### What you have to do
Would you return every line of the listing below that has "challenge" in it?

### Entries shown
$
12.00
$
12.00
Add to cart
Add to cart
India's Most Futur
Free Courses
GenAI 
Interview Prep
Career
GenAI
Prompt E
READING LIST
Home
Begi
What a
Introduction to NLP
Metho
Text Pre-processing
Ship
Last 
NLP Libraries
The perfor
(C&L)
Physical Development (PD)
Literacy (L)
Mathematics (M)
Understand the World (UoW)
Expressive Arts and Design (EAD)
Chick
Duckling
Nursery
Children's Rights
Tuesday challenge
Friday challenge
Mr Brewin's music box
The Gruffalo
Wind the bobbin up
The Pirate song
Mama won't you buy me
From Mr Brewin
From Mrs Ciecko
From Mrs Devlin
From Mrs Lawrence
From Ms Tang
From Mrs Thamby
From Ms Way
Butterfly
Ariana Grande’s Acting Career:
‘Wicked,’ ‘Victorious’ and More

### Task output
Tuesday challenge
Friday challenge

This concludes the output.